Pesquisa revela sucesso na restrição do uso de celular

Sinepe aponta reflexos positivos da legislação na maioria das particulares gaúchas

Colégio Marista Ipanema, na Capital, envolveu alunos na conscientização
Colégio Marista Ipanema, na Capital, envolveu alunos na conscientização Foto : Ricardo Giusti / CP Memória

Um ano após a implementação da lei que restringe o uso de celular no ambiente escolar, as instituições de ensino começam a perceber os impactos da mudança. A maioria avalia que a medida foi positiva para as atividades de ensino e aprendizagem. É o que aponta o levantamento feito em fevereiro deste ano pelo Sindicato dos Estabelecimentos de Ensino Privado do Estado (Sinepe/RS), com a participação de 121 escolas do RS.

A pesquisa mostra que 92% das instituições consideraram que a restrição teve reflexos benéficos no clima escolar; 8% avaliaram efeito neutro; e nenhuma entendeu que a medida foi negativa.
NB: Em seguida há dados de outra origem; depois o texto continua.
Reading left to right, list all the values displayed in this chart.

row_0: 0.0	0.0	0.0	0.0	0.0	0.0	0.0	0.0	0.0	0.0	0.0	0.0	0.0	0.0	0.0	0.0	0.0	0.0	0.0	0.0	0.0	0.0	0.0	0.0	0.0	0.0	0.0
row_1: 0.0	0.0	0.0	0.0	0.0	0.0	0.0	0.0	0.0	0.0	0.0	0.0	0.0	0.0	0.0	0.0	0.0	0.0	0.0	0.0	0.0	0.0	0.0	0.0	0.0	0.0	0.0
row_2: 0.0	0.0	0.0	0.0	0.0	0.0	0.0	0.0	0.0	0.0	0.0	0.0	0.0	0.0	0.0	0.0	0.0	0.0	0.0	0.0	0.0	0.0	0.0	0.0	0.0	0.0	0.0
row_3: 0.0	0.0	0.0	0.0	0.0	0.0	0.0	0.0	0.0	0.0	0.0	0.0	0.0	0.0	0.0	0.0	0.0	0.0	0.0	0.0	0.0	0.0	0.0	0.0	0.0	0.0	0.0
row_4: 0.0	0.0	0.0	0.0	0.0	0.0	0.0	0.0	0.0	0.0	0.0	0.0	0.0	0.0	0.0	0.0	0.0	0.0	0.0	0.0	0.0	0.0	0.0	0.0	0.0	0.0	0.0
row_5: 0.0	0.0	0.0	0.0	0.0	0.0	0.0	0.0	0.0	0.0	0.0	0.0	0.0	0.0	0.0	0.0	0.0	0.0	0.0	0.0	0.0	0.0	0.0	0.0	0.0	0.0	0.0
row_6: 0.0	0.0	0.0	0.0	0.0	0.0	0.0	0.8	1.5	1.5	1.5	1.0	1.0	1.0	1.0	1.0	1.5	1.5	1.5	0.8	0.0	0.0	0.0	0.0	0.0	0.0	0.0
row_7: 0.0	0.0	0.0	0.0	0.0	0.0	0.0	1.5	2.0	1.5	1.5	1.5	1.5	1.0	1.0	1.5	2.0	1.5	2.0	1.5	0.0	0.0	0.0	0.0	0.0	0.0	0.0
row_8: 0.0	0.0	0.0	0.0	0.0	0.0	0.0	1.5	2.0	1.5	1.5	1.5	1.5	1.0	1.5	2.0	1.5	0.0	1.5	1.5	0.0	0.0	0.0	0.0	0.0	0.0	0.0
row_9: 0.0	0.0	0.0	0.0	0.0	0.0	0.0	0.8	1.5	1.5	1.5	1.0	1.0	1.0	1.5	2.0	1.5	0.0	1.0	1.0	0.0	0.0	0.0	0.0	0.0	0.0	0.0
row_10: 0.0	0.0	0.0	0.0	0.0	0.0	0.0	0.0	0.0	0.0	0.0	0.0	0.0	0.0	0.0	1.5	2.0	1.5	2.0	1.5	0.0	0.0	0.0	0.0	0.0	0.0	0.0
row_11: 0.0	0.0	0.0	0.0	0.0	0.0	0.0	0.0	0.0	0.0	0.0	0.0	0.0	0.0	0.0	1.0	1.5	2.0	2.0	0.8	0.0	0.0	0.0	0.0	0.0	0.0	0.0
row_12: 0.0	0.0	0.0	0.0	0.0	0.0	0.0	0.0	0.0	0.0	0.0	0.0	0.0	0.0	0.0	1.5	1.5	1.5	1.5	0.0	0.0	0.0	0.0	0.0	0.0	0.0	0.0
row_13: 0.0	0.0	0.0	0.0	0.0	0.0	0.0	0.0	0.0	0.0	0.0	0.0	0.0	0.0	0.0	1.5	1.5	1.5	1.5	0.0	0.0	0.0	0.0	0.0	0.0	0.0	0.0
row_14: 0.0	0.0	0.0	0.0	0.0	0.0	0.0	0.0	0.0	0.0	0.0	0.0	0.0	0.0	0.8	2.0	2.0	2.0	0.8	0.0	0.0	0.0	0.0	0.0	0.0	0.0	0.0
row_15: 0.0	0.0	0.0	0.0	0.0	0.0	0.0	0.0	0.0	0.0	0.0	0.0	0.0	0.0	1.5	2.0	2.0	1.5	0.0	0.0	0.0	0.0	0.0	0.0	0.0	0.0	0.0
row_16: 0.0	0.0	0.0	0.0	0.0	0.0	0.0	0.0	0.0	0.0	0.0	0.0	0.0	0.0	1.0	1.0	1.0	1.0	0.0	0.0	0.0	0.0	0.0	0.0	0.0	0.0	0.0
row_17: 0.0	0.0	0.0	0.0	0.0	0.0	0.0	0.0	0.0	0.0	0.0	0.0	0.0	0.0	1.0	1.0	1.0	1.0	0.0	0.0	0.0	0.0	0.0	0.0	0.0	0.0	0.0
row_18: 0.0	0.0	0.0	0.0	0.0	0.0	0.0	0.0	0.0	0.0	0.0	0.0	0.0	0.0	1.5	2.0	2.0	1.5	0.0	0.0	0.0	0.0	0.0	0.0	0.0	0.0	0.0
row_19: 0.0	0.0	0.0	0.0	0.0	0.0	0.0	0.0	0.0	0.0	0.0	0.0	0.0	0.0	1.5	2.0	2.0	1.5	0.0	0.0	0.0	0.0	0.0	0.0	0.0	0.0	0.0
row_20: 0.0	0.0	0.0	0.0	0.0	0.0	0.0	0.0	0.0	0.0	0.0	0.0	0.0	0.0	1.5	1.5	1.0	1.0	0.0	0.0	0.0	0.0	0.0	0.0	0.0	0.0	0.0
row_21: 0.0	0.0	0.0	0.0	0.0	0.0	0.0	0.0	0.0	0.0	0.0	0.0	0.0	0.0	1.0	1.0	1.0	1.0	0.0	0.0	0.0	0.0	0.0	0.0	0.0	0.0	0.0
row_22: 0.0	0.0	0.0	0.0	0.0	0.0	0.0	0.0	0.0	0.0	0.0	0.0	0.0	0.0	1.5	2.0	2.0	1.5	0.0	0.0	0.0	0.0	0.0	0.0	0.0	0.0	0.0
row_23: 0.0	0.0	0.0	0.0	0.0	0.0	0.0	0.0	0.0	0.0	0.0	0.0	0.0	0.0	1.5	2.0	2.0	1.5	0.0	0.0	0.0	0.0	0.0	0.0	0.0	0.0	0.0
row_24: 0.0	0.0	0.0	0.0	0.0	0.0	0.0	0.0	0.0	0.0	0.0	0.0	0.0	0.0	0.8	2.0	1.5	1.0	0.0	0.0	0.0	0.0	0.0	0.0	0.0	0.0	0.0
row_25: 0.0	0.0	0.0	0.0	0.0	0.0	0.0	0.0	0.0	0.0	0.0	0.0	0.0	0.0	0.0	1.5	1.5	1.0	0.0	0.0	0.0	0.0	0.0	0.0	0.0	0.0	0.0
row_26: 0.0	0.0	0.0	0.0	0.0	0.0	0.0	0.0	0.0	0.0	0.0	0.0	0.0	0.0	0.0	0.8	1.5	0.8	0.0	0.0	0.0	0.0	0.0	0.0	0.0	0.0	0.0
Os resultados também foram percebidos no contexto acadêmico: 91% das instituições observaram ganhos em aprendizagem depois da proibição do celular em aula; enquanto apenas 9% não identificaram alterações.

Implementação

Apesar da avaliação positiva, o estudo indica que o cumprimento da regra segue em processo de consolidação. Para 53% das instituições, a adesão dos alunos é considerada moderada; 38% revelam fácil cumprimento; e 9% têm dificuldades.

O presidente do Sinepe/RS, Oswaldo Dalpiaz, explica que as instituições de ensino já vinham iniciando a conscientização sobre o uso do celular na escola, o que contribuiu para a adaptação à lei. “Hoje, as escolas estão focadas na conscientização sobre o uso do celular, muito mais do que olhar a proibição”, argumenta. E também lembra que a participação das famílias foi considerada relevante no processo.

Apoio familiar

Em 58% das escolas participantes do estudo, os pais apoiaram e reforçaram a restrição em casa; 28% demonstraram apoio parcial; 12% relataram apoio com dificuldades; 3% não se posicionaram; e nenhuma instituição citou resistência direta à medida.

Em geral, as instituições avaliaram a política como positiva: para 82%, a lei deve permanecer como está; 17% sugerem ajustes; 1% acredita que é preciso revisão mais profunda; e nenhuma defendeu o fim da restrição.